Toujours payée chaque mois alors qu'elle est licenciée depuis deux ans, cette salariée convainc la justice qu'elle n'a pas à rembourser son ex-employeur
L'employeur pensait avoir un coup d'avance sur les juges avec cette stratégie audacieuse, malheureusement pour lui la Cour de cassation a eu le dernier mot.
S'il y avait une récompense pour les entreprises les moins bien gérées, cette société de nettoyage ferait office de favorite. Basée dans les Hauts-de-Seine, elle emploie plus de 800 personnes mais une seule salarié nous intéresse présentement, car son histoire a de quoi étonner. Voici déjà son parcours : elle entre dans l'entreprise en 1999, elle y reste plusieurs décennies et est élue déléguée du personnel et membre du comité d'entreprise en 2013. Un mandat qui lui donne le statut de salariée protégée, ce qui va avoir son importance.
Quatre ans plus tard, en 2017, elle est déclarée inapte. L'employeur enclenche alors une procédure de licenciement mais se précipite un peu trop. "Quelques jours après avoir licencié la salariée, l'entreprise s'est rendue compte que c'était une salariée protégée et donc que c'était une procédure spéciale où l'aval de l'inspection du travail est nécessaire", explique Anthony Coursaget, avocat en droit social. Elle tente alors de rétracter son licenciement pour en refaire un avec la procédure correcte.

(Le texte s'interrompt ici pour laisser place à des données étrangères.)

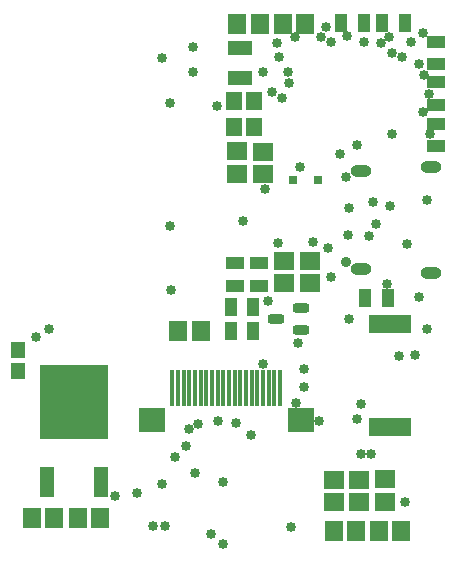
<source format=gbs>
G04*
G04 #@! TF.GenerationSoftware,Altium Limited,Altium Designer,20.0.2 (26)*
G04*
G04 Layer_Color=16711935*
%FSLAX25Y25*%
%MOIN*%
G70*
G01*
G75*
%ADD25R,0.06233X0.04422*%
%ADD26R,0.04422X0.06233*%
%ADD30R,0.06706X0.05918*%
%ADD39C,0.03359*%
%ADD40O,0.07099X0.03950*%
%ADD41C,0.03458*%
%ADD59R,0.05918X0.06706*%
G04:AMPARAMS|DCode=60|XSize=56.42mil|YSize=31.62mil|CornerRadius=9.91mil|HoleSize=0mil|Usage=FLASHONLY|Rotation=180.000|XOffset=0mil|YOffset=0mil|HoleType=Round|Shape=RoundedRectangle|*
%AMROUNDEDRECTD60*
21,1,0.05642,0.01181,0,0,180.0*
21,1,0.03661,0.03162,0,0,180.0*
1,1,0.01981,-0.01831,0.00591*
1,1,0.01981,0.01831,0.00591*
1,1,0.01981,0.01831,-0.00591*
1,1,0.01981,-0.01831,-0.00591*
%
%ADD60ROUNDEDRECTD60*%
%ADD61R,0.14186X0.05918*%
%ADD62R,0.05524X0.06312*%
%ADD63R,0.08280X0.05131*%
%ADD64R,0.03162X0.02769*%
%ADD65R,0.04737X0.05524*%
%ADD66R,0.22650X0.24698*%
%ADD67R,0.04619X0.10406*%
%ADD68R,0.08674X0.07887*%
%ADD69R,0.01575X0.12205*%
D25*
X322047Y406870D02*
D03*
Y414390D02*
D03*
Y428169D02*
D03*
Y420650D02*
D03*
X262992Y360413D02*
D03*
Y367933D02*
D03*
X255118D02*
D03*
Y360413D02*
D03*
X322047Y441732D02*
D03*
Y434213D02*
D03*
D26*
X297854Y448032D02*
D03*
X290335D02*
D03*
X304114D02*
D03*
X311634D02*
D03*
X253543Y345276D02*
D03*
X261063D02*
D03*
X253543Y353150D02*
D03*
X261063D02*
D03*
X305906Y356299D02*
D03*
X298386D02*
D03*
D30*
X279921Y368701D02*
D03*
Y361220D02*
D03*
X271260Y368701D02*
D03*
Y361220D02*
D03*
X264173Y404921D02*
D03*
Y397441D02*
D03*
X255512Y405118D02*
D03*
Y397638D02*
D03*
X305118Y295866D02*
D03*
Y288386D02*
D03*
X296457Y295669D02*
D03*
Y288189D02*
D03*
X287795Y295669D02*
D03*
Y288189D02*
D03*
D39*
X291969Y396457D02*
D03*
X300288Y304402D02*
D03*
X296900Y304300D02*
D03*
X295472Y315846D02*
D03*
X296949Y321063D02*
D03*
X312400Y374100D02*
D03*
X283500Y443300D02*
D03*
X285173Y446457D02*
D03*
X293100Y386200D02*
D03*
X301100Y388100D02*
D03*
X276772Y400000D02*
D03*
X286971Y441695D02*
D03*
X192913Y345843D02*
D03*
X293000Y349400D02*
D03*
X305600Y360900D02*
D03*
X233600Y359055D02*
D03*
X272500Y431600D02*
D03*
X281100Y374800D02*
D03*
X270675Y423000D02*
D03*
X273500Y280000D02*
D03*
X235000Y303400D02*
D03*
X241600Y297854D02*
D03*
X214900Y290200D02*
D03*
X292700Y377300D02*
D03*
X240900Y431700D02*
D03*
Y439800D02*
D03*
X317800Y430500D02*
D03*
X319000Y389000D02*
D03*
X316359Y356600D02*
D03*
X319100Y345900D02*
D03*
X315000Y337100D02*
D03*
X238603Y306900D02*
D03*
X278000Y332500D02*
D03*
X310600Y436700D02*
D03*
X317689Y444711D02*
D03*
X276000Y341200D02*
D03*
X275300Y321400D02*
D03*
X260205Y310597D02*
D03*
X242600Y314200D02*
D03*
X249145Y315145D02*
D03*
X255400Y314500D02*
D03*
X265000Y392700D02*
D03*
X290000Y404300D02*
D03*
X233200Y421400D02*
D03*
Y380400D02*
D03*
X269300Y374700D02*
D03*
X264291Y334391D02*
D03*
X227500Y280300D02*
D03*
X286900Y363100D02*
D03*
X246900Y277700D02*
D03*
X231600Y280400D02*
D03*
X251000Y274400D02*
D03*
Y294900D02*
D03*
X303500Y441300D02*
D03*
X306500Y386900D02*
D03*
X295500Y407300D02*
D03*
X239700Y312700D02*
D03*
X230700Y436400D02*
D03*
X248900Y420200D02*
D03*
X274928Y443109D02*
D03*
X264400Y431500D02*
D03*
X309752Y336900D02*
D03*
X320000Y410900D02*
D03*
X302100Y380900D02*
D03*
X277900Y326500D02*
D03*
X306279Y443100D02*
D03*
X268900Y441400D02*
D03*
X267200Y424900D02*
D03*
X292200Y443700D02*
D03*
X269700Y436600D02*
D03*
X298000Y441500D02*
D03*
X313500Y441732D02*
D03*
X299600Y377000D02*
D03*
X307200Y437900D02*
D03*
Y410900D02*
D03*
X230700Y294100D02*
D03*
X188700Y343200D02*
D03*
X222441Y291159D02*
D03*
X316400Y434213D02*
D03*
X319500Y424100D02*
D03*
X317500Y418100D02*
D03*
X311700Y288386D02*
D03*
X272930Y427970D02*
D03*
X282900Y315100D02*
D03*
X286100Y372900D02*
D03*
X257700Y382000D02*
D03*
X266100Y355200D02*
D03*
D40*
X296890Y366024D02*
D03*
Y398543D02*
D03*
X320315Y399961D02*
D03*
Y364606D02*
D03*
D41*
X291969Y368110D02*
D03*
D59*
X243504Y345276D02*
D03*
X236024D02*
D03*
X270866Y447638D02*
D03*
X278346D02*
D03*
X263189D02*
D03*
X255709D02*
D03*
X302953Y278740D02*
D03*
X310433D02*
D03*
X295276D02*
D03*
X287795D02*
D03*
X210039Y283071D02*
D03*
X202559D02*
D03*
X187205D02*
D03*
X194685D02*
D03*
D60*
X277008Y352953D02*
D03*
Y345472D02*
D03*
X268661Y349213D02*
D03*
D61*
X306693Y347441D02*
D03*
Y313189D02*
D03*
D62*
X261220Y413386D02*
D03*
Y422047D02*
D03*
X254528D02*
D03*
Y413386D02*
D03*
D63*
X256693Y429724D02*
D03*
Y439567D02*
D03*
D64*
X282677Y395669D02*
D03*
X274409D02*
D03*
D65*
X182618Y338780D02*
D03*
Y332087D02*
D03*
D66*
X201181Y321575D02*
D03*
D67*
X192205Y294921D02*
D03*
X210157D02*
D03*
D68*
X277047Y315551D02*
D03*
X227146D02*
D03*
D69*
X234055Y326378D02*
D03*
X235945D02*
D03*
X237835D02*
D03*
X239724D02*
D03*
X241614D02*
D03*
X243504D02*
D03*
X245394D02*
D03*
X247283D02*
D03*
X249173D02*
D03*
X251063D02*
D03*
X252953D02*
D03*
X254843D02*
D03*
X258622D02*
D03*
X260512D02*
D03*
X262402D02*
D03*
X264291D02*
D03*
X266181D02*
D03*
X268071D02*
D03*
X269961D02*
D03*
X256732D02*
D03*
M02*

</source>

Seulement, l'entreprise est piégée. "Pour qu'un licenciement puisse être rétracté, il faut que la salariée licenciée donne son accord, ici ce n'était pas le cas", décrit l'avocat. L'employeur tente donc tous les moyens possibles pour que le licenciement devienne légal.

Il demande l'autorisation de licencier sa salariée à l'inspection du travail, puis au ministère du Travail. Il essuie deux refus. "L'inspection et le ministère ont répondu qu'ils ne pouvaient pas autoriser le licenciement d'une salariée déjà licenciée officiellement", résume Anthony Coursaget.
L'employeur, qui a fait une erreur, sait qu'il risque d'être condamné. Il anticipe que le licenciement risque d'être déclaré nul par les juges. Or, avec un licenciement nul, il peut être contraint de verser tous les salaires manquants et des dommages et intérêts. Si la salariée le demande, elle pourra même obtenir sa réintégration dans l'entreprise.
Anticipant le pire, l'employeur décide délibérément de continuer à payer la salariée licenciée. Il espère ainsi limiter les coûts au moment de sa future condamnation. "Dans le même temps, la salariée obtient la nullité du licenciement mais elle ne demande pas sa réintégration, ni le paiement de dommages et intérêts", raconte Anthony Coursaget.
L'employeur n'est donc pas condamné à verser les salaires qu'il a payé de lui-même pendant deux ans, entre 2017 et 2019. Il a anticipé une condamnation qui n'a pas eu lieu. "Il saisit donc les prud'hommes, puis la Cour d'appel, puis la Cour de cassation en demandant la restitution de ces salaires. Il estime qu'il a payé en trop et veut la restitution de l'indu", explique l'avocat.
Si la demande semble légitime, elle tombe à l'eau à cause d'une autre erreur de l'employeur (décidément). "En pensant qu'il allait devoir réintégrer la salariée, l'employeur ne lui a pas donné de documents de fin de contrat. Elle n'a pas pu percevoir le chômage ou s'inscrire à Pôle Emploi devenu France Travail. Il a causé un préjudice à sa salariée", appuie Anthony Coursaget.
Les juges de la Cour d'appel, puis de la Cour de cassation ont estimé que le paiement de ces salaires était une forme de réparation du préjudice de la salariée. En une affaire, l'employeur a réussi à faire trois erreurs : il a raté le licenciement, a payé 2 ans de salaires à son ex-salariée sans y être obligé, le tout en faisant l'erreur de ne pas lui donner ses documents de fin de contrat. Trois erreurs pour le prix d'une, ou plutôt trois erreurs et des milliers d'euros de perdus.